Acórdão Nº 0009965-60.2018.8.24.0023 do Terceira Câmara Criminal, 01-02-2022

Número do processo0009965-60.2018.8.24.0023
Data01 Fevereiro 2022
Tribunal de OrigemTribunal de Justiça de Santa Catarina
ÓrgãoTerceira Câmara Criminal
Classe processualApelação Criminal
Tipo de documentoAcórdão
Apelação Criminal Nº 0009965-60.2018.8.24.0023/SC

RELATOR: Desembargador LEOPOLDO AUGUSTO BRÜGGEMANN

APELANTE: MARCOS PEREIRA DOS SANTOS (RÉU) APELADO: MINISTÉRIO PÚBLICO DO ESTADO DE SANTA CATARINA (AUTOR)

RELATÓRIO

Na comarca da Capital, o Ministério Público do Estado de Santa Catarina ofereceu denúncia contra Marcos Pereira dos Santos, dando-o como incurso nas sanções dos arts. 330 e 331, ambos do Código Penal, pela prática das condutas assim descritas na inicial acusatória:

No dia 6 de julho de 2018, por volta das 1h50, os policiais militares estavam em rondas pela Avenida Paulo Fontes, no Centro desta Capital, nas proximidades do bar Amarelinho, conhecido ponto de tráfico de drogas, avistaram Marcos Pereira dos Santos em atitude suspeita e realizaram sua abordagem.

Emanada ordem de parada, o denunciado desobedeceu, mantendo-se em caminhada na direção oposta à força policial.

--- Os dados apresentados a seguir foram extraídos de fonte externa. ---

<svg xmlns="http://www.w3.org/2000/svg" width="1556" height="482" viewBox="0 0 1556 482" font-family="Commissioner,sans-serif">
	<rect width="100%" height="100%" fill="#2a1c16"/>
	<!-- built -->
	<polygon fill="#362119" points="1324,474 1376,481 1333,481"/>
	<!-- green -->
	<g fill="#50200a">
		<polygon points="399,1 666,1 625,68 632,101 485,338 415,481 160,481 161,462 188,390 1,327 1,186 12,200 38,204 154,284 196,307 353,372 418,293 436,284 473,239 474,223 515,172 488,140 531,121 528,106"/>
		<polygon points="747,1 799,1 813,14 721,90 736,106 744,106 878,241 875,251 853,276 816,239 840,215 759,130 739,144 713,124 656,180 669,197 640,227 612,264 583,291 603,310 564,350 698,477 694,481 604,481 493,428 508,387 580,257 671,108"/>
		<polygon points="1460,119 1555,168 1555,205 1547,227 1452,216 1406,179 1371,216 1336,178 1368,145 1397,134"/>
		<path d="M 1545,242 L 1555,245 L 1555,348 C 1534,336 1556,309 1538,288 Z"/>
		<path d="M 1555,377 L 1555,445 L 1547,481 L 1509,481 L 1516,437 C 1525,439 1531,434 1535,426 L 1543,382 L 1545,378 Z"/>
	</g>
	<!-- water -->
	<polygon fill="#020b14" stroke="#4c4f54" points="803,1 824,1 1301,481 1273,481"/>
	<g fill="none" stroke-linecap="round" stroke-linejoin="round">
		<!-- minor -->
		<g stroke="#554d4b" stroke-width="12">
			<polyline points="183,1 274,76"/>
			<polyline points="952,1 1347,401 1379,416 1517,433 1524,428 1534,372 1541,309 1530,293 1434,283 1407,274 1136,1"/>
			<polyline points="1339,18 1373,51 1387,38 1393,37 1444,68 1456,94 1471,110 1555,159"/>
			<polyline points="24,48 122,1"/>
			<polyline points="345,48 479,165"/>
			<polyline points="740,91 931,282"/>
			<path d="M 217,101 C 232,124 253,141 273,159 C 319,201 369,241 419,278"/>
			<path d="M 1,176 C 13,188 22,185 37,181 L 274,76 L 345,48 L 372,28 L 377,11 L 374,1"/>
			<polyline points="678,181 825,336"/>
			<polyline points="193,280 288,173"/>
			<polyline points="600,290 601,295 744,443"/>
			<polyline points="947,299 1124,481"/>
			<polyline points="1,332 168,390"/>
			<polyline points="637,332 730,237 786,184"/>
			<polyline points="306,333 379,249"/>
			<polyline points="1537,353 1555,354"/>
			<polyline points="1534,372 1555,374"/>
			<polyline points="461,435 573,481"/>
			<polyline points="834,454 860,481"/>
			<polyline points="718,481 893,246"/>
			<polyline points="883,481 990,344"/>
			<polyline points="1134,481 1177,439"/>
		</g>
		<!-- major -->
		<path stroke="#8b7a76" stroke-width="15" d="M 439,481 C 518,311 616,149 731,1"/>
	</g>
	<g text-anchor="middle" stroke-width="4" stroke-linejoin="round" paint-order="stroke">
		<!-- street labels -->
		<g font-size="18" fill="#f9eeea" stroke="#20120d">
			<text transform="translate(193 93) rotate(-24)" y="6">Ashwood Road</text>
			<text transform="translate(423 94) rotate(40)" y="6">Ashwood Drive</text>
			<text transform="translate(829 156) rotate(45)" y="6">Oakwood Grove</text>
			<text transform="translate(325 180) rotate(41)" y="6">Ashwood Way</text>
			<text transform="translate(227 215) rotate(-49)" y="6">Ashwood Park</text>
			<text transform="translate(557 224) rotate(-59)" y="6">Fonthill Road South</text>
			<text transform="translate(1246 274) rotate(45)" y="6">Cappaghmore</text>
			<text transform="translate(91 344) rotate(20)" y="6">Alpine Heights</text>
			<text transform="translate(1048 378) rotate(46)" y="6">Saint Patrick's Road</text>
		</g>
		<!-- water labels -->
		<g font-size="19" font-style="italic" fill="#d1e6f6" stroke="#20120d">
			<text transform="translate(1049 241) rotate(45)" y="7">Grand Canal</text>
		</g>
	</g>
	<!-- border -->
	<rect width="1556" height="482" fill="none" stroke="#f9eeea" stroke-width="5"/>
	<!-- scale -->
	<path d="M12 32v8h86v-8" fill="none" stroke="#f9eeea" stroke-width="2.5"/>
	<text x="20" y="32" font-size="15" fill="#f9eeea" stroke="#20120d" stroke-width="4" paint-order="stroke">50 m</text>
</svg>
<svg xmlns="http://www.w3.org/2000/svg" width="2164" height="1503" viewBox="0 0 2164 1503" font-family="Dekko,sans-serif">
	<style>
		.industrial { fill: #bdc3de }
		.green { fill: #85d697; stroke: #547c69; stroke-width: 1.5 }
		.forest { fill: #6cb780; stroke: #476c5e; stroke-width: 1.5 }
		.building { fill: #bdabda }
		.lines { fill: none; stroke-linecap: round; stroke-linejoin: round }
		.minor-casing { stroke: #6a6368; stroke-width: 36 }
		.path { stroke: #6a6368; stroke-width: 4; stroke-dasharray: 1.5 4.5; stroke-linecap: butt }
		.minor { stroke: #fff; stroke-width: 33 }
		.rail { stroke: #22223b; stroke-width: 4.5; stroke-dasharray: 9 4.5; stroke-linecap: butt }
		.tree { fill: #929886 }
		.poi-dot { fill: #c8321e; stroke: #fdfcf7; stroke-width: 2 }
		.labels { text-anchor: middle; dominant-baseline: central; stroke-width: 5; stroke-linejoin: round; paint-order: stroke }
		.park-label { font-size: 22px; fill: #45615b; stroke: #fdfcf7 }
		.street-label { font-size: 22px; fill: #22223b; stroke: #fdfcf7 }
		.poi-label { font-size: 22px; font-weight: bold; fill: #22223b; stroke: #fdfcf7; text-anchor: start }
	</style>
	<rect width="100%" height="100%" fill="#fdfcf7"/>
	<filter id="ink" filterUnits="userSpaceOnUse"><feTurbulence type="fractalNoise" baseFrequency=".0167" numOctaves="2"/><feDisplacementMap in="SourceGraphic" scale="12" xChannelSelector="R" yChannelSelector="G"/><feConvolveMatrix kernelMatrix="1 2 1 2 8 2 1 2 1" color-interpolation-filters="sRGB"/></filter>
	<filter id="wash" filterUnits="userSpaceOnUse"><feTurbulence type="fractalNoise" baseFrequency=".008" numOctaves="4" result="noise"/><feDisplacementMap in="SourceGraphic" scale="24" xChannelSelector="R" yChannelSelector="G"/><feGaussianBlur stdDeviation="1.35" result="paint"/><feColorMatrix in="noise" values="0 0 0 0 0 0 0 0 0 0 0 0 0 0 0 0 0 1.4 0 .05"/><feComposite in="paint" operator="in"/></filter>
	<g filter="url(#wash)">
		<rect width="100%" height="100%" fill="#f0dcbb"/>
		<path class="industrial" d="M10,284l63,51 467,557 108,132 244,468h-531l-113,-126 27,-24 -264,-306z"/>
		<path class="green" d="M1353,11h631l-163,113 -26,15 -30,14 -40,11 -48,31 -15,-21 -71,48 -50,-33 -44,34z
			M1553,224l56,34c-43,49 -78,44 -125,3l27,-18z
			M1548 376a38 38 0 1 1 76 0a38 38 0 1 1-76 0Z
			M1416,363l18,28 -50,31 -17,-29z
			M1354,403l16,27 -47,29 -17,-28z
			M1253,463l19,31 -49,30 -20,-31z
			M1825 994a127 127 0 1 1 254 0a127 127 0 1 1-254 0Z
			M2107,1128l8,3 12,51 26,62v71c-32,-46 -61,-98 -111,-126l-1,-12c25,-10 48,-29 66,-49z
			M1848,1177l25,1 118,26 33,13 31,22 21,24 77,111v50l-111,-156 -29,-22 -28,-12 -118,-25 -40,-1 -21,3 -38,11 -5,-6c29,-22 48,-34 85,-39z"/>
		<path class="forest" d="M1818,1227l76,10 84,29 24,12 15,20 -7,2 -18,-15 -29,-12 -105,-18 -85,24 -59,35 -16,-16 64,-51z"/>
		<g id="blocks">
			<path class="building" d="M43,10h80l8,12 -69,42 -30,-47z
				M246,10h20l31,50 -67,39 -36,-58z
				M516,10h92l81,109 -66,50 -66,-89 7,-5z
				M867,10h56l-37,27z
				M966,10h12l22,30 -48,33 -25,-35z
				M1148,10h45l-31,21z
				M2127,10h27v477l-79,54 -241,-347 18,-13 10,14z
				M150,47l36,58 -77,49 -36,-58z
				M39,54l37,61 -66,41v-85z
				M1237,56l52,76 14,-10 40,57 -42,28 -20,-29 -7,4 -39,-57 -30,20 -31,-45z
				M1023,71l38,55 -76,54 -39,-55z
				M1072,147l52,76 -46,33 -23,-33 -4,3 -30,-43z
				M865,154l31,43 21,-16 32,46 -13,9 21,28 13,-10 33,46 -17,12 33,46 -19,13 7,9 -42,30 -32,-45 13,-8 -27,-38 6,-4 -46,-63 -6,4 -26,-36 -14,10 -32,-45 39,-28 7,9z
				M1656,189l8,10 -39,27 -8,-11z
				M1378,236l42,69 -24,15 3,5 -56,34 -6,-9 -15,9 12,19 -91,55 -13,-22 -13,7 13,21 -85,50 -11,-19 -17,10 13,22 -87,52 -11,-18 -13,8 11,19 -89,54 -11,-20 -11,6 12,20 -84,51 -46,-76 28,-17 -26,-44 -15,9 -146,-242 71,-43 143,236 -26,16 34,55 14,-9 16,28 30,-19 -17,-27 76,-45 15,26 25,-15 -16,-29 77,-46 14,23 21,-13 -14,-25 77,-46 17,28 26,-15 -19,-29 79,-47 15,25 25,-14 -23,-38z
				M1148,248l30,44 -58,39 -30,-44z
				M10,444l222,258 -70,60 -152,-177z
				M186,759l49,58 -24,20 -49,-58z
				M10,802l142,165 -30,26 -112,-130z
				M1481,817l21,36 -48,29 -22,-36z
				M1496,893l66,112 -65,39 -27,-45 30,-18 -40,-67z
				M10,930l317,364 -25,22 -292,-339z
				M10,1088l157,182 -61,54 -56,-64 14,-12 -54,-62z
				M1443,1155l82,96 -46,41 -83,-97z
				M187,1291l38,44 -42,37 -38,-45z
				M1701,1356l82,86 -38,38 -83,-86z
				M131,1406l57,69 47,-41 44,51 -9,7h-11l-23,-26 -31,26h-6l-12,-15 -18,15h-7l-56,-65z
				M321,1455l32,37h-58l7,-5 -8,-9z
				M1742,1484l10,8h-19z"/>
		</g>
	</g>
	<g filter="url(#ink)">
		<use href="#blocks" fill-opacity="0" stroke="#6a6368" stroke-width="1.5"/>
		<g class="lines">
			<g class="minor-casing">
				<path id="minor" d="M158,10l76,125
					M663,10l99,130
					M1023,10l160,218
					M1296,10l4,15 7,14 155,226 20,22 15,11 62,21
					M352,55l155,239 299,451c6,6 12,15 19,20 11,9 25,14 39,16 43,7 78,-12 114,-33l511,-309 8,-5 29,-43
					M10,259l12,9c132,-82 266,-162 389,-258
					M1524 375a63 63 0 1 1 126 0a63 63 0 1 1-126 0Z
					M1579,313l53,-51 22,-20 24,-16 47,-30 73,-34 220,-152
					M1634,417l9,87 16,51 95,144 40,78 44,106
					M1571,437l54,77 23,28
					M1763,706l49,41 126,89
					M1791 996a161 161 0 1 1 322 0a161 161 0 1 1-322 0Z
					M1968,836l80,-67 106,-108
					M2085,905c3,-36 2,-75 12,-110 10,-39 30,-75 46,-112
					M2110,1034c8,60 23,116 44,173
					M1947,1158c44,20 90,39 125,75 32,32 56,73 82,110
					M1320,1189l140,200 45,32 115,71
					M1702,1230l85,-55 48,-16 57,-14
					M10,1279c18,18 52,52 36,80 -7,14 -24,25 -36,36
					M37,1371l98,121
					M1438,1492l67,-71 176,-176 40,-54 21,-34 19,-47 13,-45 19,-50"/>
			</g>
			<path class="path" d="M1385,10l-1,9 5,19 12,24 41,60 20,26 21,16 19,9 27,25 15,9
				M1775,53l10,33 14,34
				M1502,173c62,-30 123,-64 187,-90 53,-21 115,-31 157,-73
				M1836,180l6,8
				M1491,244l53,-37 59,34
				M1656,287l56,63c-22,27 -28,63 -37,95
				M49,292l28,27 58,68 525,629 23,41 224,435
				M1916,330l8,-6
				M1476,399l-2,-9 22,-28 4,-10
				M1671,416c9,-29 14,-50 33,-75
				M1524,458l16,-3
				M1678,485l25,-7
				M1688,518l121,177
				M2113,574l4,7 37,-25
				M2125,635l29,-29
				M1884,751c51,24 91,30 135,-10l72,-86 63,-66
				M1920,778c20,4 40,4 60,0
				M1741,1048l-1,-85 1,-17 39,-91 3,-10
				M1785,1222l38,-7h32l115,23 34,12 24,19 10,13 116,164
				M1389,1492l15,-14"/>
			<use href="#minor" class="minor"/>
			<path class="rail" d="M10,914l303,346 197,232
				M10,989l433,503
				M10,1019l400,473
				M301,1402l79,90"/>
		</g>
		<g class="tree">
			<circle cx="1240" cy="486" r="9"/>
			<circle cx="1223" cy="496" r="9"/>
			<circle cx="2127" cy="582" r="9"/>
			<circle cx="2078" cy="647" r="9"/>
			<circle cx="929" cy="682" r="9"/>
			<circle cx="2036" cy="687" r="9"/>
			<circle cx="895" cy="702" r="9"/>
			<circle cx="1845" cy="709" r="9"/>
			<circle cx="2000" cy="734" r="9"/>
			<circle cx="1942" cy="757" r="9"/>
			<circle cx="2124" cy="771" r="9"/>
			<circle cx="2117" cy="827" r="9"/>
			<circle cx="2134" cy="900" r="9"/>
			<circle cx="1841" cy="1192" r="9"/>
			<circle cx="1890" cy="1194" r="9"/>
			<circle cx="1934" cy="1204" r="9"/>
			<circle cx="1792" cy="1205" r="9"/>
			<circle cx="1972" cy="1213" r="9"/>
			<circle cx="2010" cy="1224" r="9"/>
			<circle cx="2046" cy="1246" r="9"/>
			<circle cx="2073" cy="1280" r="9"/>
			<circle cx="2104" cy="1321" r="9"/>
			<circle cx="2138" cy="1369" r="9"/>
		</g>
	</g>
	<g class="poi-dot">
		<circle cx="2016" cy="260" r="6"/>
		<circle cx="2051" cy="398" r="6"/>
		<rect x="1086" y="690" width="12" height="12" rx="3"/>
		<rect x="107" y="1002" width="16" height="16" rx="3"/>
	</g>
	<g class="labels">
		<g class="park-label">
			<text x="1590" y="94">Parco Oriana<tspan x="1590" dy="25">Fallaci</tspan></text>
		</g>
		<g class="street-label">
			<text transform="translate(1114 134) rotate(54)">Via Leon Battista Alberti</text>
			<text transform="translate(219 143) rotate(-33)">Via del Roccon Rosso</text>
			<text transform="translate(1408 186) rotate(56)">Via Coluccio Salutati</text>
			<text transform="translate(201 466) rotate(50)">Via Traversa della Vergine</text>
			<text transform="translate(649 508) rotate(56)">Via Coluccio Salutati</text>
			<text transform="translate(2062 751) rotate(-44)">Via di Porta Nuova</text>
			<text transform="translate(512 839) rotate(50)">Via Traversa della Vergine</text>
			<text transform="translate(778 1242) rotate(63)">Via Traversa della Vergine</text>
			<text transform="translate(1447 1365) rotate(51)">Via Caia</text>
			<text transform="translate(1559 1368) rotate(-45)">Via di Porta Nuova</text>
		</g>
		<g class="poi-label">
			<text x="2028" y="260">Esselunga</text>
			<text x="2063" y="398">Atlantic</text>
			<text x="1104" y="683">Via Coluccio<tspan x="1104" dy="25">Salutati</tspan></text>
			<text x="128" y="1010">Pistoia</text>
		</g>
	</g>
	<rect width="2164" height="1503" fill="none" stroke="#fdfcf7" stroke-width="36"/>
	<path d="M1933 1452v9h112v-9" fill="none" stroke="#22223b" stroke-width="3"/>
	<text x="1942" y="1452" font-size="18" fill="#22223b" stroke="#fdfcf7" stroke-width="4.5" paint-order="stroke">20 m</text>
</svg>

Posteriormente, o denunciado ainda desobedeceu a todas as ordens legais subsequentes, atinentes à busca pessoal, emanadas dos funcionários públicos no exercício de suas funções.

Em seguida, Marcos desacatou os funcionários públicos nos exercício de suas funções, usando diversas vezes de palavras de baixo calão e impropérios, como 'seus policiais de merda', dentre outras ofensas, no claro intuito de desprestigiar a função por eles exercida (ev. 16).

Concluída a instrução do feito, a denúncia foi julgada procedente para condenar o acusado à pena de 08 (oito) meses e 24 (vinte e quatro) dias de detenção, em regime inicial semiaberto, por infração ao disposto nos arts. 330 e 331, ambos do Código Penal. Foi-lhe concedido o direito de recorrer em liberdade (ev. 67).

Irresignada, a defesa interpôs recurso de apelação, no qual requereu a absolvição do acusado em relação a ambos os delitos, argumentando, para tanto, a atipicidade do crime de desacato, uma vez que o tipo penal conflita com o art. 13 do Pacto San Jose da Costa Rica, o qual dispõe acerca da liberdade de pensamento e de expressão, entendendo pela prevalência do tratado internacional, que possui status supralegal. E, ainda, no que tange ao crime de desobediência, sustenta a ausência de materialidade, arguindo que o denunciado não agiu com dolo, porquanto sequer percebeu a presença da viatura policial ou, alternativamente, ainda que tenha se evadido, assim agiu para preservar sua liberdade, tendo em vista que estava descumprindo com o recolhimento noturno, condição do benefício da saída temporária que estava usufruindo. No mais, de forma subsidiária, pugnou pela fixação da pena-base no mínimo legal, através do afastamento dos maus antecedentes, argumentando a ocorrência de bis in idem ao se reconhecer maus antecedentes e, também, a agravante da reincidência e, por fim, pela alteração do regime inicial de cumprimento de pena do semiaberto para o aberto (ev. 73).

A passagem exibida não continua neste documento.